Task data:
════════
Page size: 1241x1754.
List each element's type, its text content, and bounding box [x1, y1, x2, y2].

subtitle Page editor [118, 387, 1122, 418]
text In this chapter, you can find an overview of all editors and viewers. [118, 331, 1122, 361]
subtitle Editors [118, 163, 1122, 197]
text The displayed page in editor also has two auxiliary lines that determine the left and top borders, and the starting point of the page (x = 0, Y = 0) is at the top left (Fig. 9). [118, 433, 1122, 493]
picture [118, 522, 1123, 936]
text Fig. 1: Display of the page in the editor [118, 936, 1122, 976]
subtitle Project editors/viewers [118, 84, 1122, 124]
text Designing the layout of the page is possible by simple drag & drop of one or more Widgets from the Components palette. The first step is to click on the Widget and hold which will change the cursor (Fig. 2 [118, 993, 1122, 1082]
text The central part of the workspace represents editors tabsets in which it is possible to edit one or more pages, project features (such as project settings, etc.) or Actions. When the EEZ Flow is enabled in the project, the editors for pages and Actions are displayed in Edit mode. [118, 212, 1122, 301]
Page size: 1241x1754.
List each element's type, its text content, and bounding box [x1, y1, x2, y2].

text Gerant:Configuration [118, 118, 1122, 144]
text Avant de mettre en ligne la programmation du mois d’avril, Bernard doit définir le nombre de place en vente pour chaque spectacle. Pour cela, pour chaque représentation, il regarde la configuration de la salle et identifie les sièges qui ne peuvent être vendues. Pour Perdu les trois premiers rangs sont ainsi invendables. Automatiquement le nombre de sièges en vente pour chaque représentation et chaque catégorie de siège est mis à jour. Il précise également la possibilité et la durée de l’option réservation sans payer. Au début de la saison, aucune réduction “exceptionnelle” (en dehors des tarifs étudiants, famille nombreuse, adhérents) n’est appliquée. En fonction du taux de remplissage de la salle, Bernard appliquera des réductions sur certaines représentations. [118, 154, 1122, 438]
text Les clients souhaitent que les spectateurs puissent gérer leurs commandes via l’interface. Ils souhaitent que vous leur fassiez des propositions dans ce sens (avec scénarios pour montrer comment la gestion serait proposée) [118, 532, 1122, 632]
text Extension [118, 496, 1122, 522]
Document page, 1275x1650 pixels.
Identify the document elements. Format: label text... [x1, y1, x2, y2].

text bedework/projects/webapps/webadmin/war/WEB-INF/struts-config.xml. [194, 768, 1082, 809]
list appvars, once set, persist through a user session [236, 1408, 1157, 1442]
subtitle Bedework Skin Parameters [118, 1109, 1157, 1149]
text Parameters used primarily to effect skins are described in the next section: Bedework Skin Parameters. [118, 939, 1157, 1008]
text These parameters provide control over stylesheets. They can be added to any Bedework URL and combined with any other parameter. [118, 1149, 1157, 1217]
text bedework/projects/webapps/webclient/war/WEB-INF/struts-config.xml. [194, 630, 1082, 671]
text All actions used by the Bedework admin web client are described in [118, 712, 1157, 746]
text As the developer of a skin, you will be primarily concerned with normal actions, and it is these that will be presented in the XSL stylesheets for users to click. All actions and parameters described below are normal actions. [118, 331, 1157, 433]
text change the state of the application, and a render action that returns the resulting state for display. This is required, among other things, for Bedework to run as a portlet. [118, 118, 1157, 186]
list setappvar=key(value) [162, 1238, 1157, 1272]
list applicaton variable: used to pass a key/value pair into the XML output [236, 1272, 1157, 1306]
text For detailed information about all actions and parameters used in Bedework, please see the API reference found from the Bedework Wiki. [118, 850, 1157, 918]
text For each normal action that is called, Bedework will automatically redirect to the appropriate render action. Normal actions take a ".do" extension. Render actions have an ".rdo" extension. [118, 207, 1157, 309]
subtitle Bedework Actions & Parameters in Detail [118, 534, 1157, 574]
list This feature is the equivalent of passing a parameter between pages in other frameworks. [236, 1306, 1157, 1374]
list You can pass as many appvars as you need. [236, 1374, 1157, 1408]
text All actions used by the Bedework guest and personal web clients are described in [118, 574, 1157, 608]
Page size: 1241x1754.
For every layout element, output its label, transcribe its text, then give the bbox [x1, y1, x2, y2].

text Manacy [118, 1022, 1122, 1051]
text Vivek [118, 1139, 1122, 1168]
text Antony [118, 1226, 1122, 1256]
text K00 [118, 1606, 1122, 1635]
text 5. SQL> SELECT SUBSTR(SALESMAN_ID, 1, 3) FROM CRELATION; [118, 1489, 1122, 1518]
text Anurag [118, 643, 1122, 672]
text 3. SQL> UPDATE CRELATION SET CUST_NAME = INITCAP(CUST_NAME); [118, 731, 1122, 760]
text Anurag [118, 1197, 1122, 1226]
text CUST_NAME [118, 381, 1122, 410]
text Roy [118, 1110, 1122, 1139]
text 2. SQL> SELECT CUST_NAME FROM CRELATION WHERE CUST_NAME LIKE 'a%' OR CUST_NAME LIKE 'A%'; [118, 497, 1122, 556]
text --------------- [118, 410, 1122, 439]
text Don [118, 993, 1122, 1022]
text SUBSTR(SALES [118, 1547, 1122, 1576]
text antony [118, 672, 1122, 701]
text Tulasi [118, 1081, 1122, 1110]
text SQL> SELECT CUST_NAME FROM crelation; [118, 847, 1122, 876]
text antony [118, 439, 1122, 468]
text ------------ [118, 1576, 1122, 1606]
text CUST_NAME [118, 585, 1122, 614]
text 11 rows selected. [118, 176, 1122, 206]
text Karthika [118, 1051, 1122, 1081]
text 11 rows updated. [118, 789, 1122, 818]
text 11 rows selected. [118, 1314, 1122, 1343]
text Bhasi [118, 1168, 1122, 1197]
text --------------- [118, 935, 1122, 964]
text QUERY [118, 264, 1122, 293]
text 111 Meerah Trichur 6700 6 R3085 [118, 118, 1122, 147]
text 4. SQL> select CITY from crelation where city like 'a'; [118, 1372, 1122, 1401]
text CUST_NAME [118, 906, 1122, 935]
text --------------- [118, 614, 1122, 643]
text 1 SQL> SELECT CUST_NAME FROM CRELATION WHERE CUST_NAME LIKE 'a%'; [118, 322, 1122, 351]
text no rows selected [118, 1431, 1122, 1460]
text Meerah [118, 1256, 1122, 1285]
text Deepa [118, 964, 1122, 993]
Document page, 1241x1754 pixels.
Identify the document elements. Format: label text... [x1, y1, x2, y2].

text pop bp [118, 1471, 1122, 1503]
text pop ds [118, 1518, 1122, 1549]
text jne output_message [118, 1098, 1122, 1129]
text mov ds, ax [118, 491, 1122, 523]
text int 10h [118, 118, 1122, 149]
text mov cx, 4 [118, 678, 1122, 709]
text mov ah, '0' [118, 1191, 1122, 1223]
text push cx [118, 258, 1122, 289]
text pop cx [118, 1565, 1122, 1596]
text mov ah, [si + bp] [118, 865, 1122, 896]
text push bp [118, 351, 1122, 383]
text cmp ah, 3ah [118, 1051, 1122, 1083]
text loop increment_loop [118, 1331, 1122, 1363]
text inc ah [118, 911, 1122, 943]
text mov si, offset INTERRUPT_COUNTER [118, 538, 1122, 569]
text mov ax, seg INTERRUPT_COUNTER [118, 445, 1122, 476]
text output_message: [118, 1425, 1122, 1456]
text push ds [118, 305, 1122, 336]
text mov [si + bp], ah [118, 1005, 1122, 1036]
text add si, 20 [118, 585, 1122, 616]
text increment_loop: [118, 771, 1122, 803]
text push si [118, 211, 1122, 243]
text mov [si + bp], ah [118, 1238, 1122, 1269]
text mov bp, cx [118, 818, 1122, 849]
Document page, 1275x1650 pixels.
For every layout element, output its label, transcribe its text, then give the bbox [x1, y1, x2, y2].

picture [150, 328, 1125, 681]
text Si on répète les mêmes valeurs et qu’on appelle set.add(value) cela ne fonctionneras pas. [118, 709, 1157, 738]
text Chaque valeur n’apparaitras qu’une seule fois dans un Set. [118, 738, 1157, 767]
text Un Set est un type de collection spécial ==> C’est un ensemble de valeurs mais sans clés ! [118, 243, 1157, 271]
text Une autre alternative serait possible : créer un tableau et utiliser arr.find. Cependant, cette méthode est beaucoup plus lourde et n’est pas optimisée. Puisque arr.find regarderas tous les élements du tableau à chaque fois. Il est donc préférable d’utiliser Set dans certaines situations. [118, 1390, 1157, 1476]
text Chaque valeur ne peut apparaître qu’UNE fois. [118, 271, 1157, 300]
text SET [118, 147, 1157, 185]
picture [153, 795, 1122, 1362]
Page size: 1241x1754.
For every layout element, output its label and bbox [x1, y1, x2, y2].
════════
What the task requires:
In the data, rewrite the stretch from the line containing "text Manacy [118, 1022, 1122, 1051]" through the line containing "text Roy [118, 1110, 1122, 1139]", changing "CRELATION" to "CUSTOMER_RELATION" and leaving everything else unchanged. Give only those lines.

Result of the task:
text Manacy [118, 1022, 1122, 1051]
text Vivek [118, 1139, 1122, 1168]
text Antony [118, 1226, 1122, 1256]
text K00 [118, 1606, 1122, 1635]
text 5. SQL> SELECT SUBSTR(SALESMAN_ID, 1, 3) FROM CUSTOMER_RELATION; [118, 1489, 1122, 1518]
text Anurag [118, 643, 1122, 672]
text 3. SQL> UPDATE CUSTOMER_RELATION SET CUST_NAME = INITCAP(CUST_NAME); [118, 731, 1122, 760]
text Anurag [118, 1197, 1122, 1226]
text CUST_NAME [118, 381, 1122, 410]
text Roy [118, 1110, 1122, 1139]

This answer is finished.